Text block
The legislators cited the emergence of “divisions and factions” in the ruling party as their reasons, speaker Aminu Tambuwal said during yesterday’s session, reading from a letter written by the defectors.

“We’re inching toward the majority, it’s just a matter of time,” Lai Mohammed, spokesman for the APC, said yesterday from the capital, Abuja. More would join from the House of Representatives by the new year and “hopefully more members also from the Senate”, he said.

With the change, the APC now has 172 members to the PDP’s 171 in the 360-member House of Representatives. The remaining seats are shared among smaller opposition parties and independents.

The ruling party retains its majority in the 109-member Senate. Five out of 23 state governors elected on the platform of the PDP quit on November 26 to join the APC.

“Parliamentarians don’t really vote en bloc as party representatives,” the head of macroeconomic and fixed-income research at FBN Capital, Gregory Kronsten, said yesterday from London. “So the fact that a number of them have crossed the floor doesn’t necessarily change voting patterns.”

The move could trigger more defections, or shifts in the opposite direction, UK-based risk consultancy Drum Cussac said yesterday. Both parties “will likely try to entice additional lawmakers in the coming weeks” to get the 181 seats required to control the House, it said.

PDP spokesman Olisah Metu called the legislators’ defection “treacherous and a huge betrayal”, in a statement on the party’s website. “The PDP remains unshaken by the departure.”

With increasing membership gains, the APC has emerged as the party capable of dislodging Mr Jonathan’s PDP, in power in Africa’s biggest oil producer since 1999, from office in elections due in 2015.

Nigeria depends on crude oil exports for about 80% of government revenue and more than 95% of foreign income.

[People photos with keypoints]
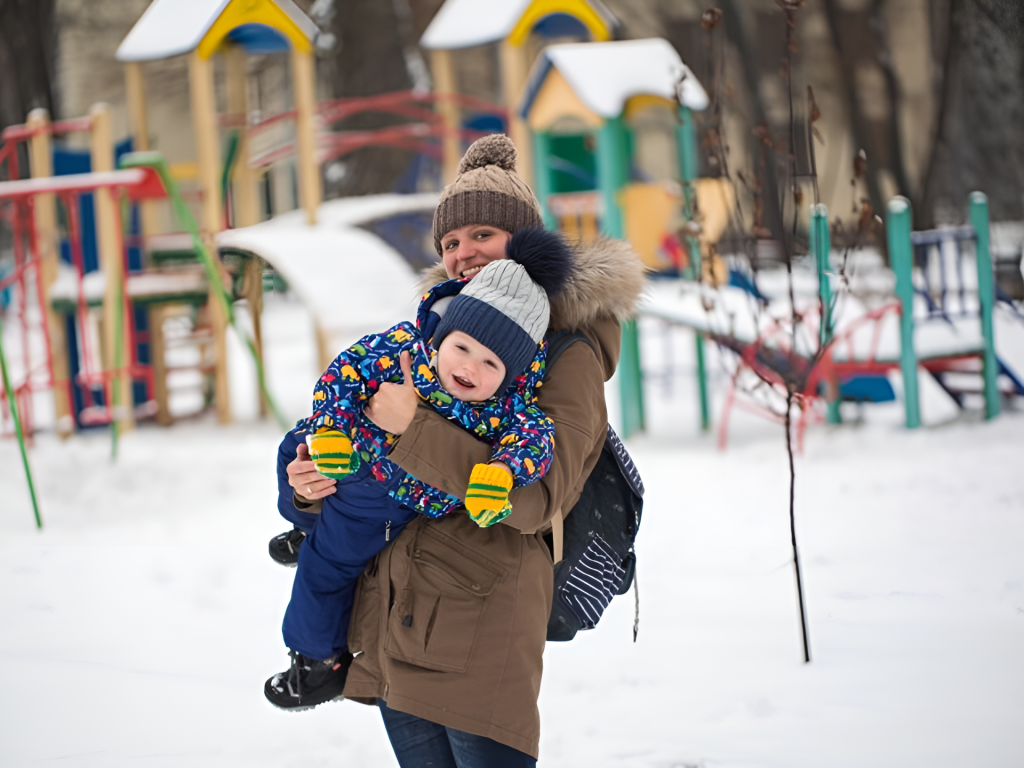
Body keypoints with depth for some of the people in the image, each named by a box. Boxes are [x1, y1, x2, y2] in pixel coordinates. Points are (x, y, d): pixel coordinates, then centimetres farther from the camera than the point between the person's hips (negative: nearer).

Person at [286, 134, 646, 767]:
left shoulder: (569, 358, -3)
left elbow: (536, 496, -17)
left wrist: (415, 428, -19)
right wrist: (312, 485, 0)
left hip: (483, 636, -6)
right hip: (394, 625, 6)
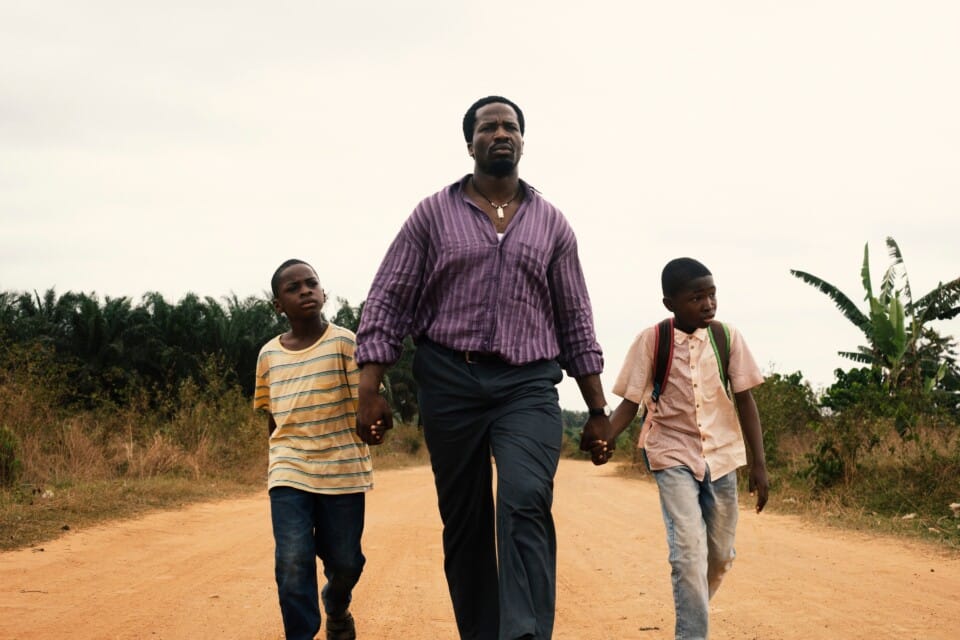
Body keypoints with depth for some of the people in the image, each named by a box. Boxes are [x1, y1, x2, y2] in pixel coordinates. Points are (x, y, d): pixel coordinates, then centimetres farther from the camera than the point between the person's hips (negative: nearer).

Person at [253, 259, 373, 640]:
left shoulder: (344, 343, -5)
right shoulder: (269, 355, 5)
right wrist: (285, 451, 9)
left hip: (342, 471, -2)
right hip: (288, 473, 2)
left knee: (345, 562, 9)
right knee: (293, 563, -12)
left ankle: (336, 609, 41)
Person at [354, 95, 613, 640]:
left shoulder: (551, 223, 11)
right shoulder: (433, 214, 7)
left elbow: (576, 319, 13)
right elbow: (388, 302, 4)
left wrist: (598, 410, 10)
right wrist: (370, 391, -5)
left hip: (529, 386, 0)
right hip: (450, 383, 1)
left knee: (525, 503, -22)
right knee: (464, 523, 5)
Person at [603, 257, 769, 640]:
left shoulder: (728, 337, -4)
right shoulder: (651, 341, -9)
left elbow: (745, 400, 1)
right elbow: (629, 402, -5)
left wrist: (759, 463, -1)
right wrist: (604, 436, -25)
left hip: (721, 455, 3)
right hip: (673, 456, -3)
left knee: (720, 555, 11)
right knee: (689, 550, -18)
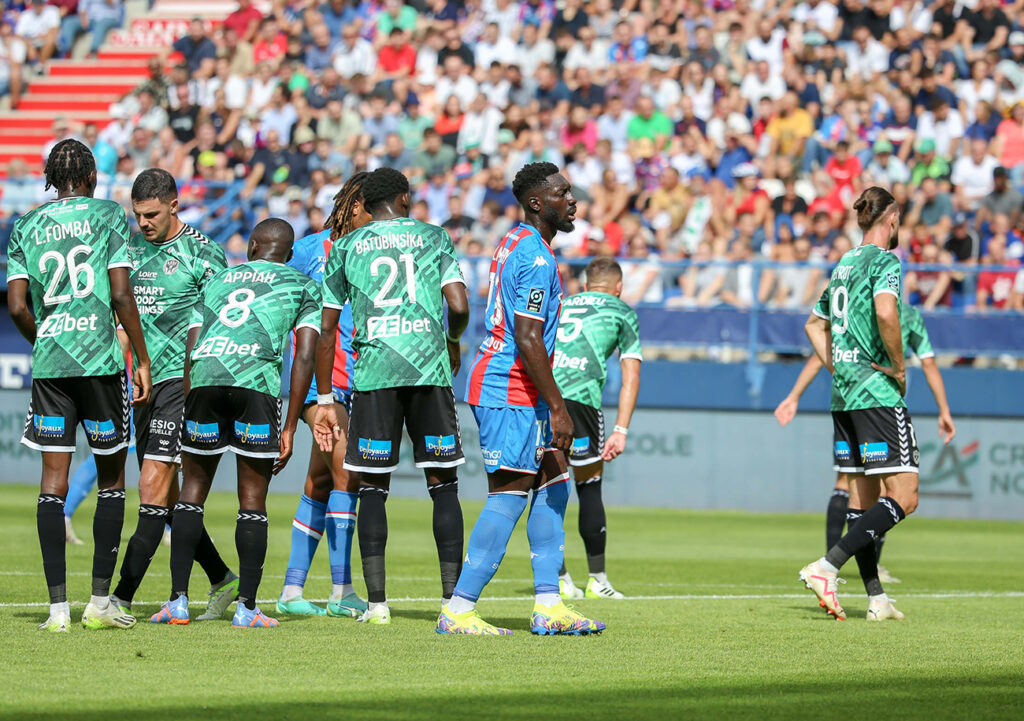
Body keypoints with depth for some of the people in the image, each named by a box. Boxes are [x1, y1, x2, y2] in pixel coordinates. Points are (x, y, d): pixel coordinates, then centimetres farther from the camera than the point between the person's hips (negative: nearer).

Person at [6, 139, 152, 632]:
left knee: (54, 480, 2)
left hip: (48, 364, 3)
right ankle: (100, 601, 4)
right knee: (111, 477, 7)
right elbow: (121, 296, -6)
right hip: (101, 359, -3)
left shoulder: (25, 227, 9)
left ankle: (58, 606, -3)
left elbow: (17, 307, 3)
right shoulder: (108, 217, 1)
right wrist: (142, 359, 1)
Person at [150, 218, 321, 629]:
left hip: (203, 379, 2)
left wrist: (185, 414, 22)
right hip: (257, 379, -2)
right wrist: (289, 428, 9)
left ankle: (178, 599, 7)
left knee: (193, 490, 13)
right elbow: (304, 358, 9)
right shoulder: (302, 286, 21)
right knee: (252, 502, 6)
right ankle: (246, 607, 4)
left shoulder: (217, 280, 29)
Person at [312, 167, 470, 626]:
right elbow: (459, 307, 0)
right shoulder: (434, 238, 12)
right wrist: (453, 341, 22)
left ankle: (376, 602, -1)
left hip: (373, 372, 0)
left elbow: (326, 330, 11)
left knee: (373, 488, 5)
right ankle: (452, 600, 0)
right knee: (443, 484, 5)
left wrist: (324, 399, 15)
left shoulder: (345, 248, 14)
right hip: (431, 368, 0)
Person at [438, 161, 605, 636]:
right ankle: (458, 611, -8)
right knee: (508, 497, -9)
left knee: (554, 483, 11)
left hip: (511, 389, 11)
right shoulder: (535, 257, -17)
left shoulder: (516, 243, 16)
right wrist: (558, 407, -21)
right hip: (510, 393, -11)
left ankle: (548, 606, 10)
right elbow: (528, 340, -22)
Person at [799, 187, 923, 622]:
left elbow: (814, 324, 27)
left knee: (862, 497, 10)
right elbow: (885, 312, -27)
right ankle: (826, 568, -19)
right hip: (877, 393, -9)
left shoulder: (844, 265, 16)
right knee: (903, 496, -8)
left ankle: (876, 599, 10)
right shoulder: (884, 260, -9)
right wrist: (899, 367, -15)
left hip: (844, 394, 9)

Exercise 1
Format the records as a Markdown table with the columns Row and Line, covering everything from the line containing "left hip: (373, 372, 0)" down to the end of the records, both ends included. Leave out any blank lines.
Exercise 2
Write the next part of the news report on Nigerian lawmakers defecting to the APC, picking up after its final sentence.

Your response 1
| Row | Line |
|---|---|
| 1 | left hip: (373, 372, 0) |
| 2 | left elbow: (326, 330, 11) |
| 3 | left knee: (373, 488, 5) |
| 4 | right ankle: (452, 600, 0) |
| 5 | right knee: (443, 484, 5) |
| 6 | left wrist: (324, 399, 15) |
| 7 | left shoulder: (345, 248, 14) |
| 8 | right hip: (431, 368, 0) |
| 9 | Person at [438, 161, 605, 636]: |
| 10 | right ankle: (458, 611, -8) |
| 11 | right knee: (508, 497, -9) |
| 12 | left knee: (554, 483, 11) |
| 13 | left hip: (511, 389, 11) |
| 14 | right shoulder: (535, 257, -17) |
| 15 | left shoulder: (516, 243, 16) |
| 16 | right wrist: (558, 407, -21) |
| 17 | right hip: (510, 393, -11) |
| 18 | left ankle: (548, 606, 10) |
| 19 | right elbow: (528, 340, -22) |
| 20 | Person at [799, 187, 923, 622]: |
| 21 | left elbow: (814, 324, 27) |
| 22 | left knee: (862, 497, 10) |
| 23 | right elbow: (885, 312, -27) |
| 24 | right ankle: (826, 568, -19) |
| 25 | right hip: (877, 393, -9) |
| 26 | left shoulder: (844, 265, 16) |
| 27 | right knee: (903, 496, -8) |
| 28 | left ankle: (876, 599, 10) |
| 29 | right shoulder: (884, 260, -9) |
| 30 | right wrist: (899, 367, -15) |
| 31 | left hip: (844, 394, 9) |

Your response 2
A southern Christian who won elections in 2011, Mr Jonathan, 56, has not said if he will run in the next election. His administration is battling Boko Haram Islamist militants in the north, rampant oil theft, falling revenue from crude oil exports, and piracy off Nigeria’s coast.

Mr Jonathan is facing the biggest test of his three years in office after the central bank questioned the lack of accounting for $50bn in oil revenue and a former leader criticised him for failing to tackle corruption.

Former president Olusegun Obasanjo, a stalwart of the PDP, said in a letter to Mr Jonathan this month that he had failed to tackle graft and security threats in the country of more than 160-million people. He also accused Mr Jonathan of widening a split between the mainly Muslim north and largely Christian south in a bid to retain power.

Mr Obasanjo’s criticism came after Central Bank of Nigeria governor Lamido Sanusi wrote Mr Jonathan a letter alleging that the Nigerian National Petroleum Corporation was withholding more than three-quarters of the oil revenue earned from January last year to July this year.

The cumulative effect has been to dim Mr Jonathan’s chances of winning Nigeria’s next election, scheduled for 2015.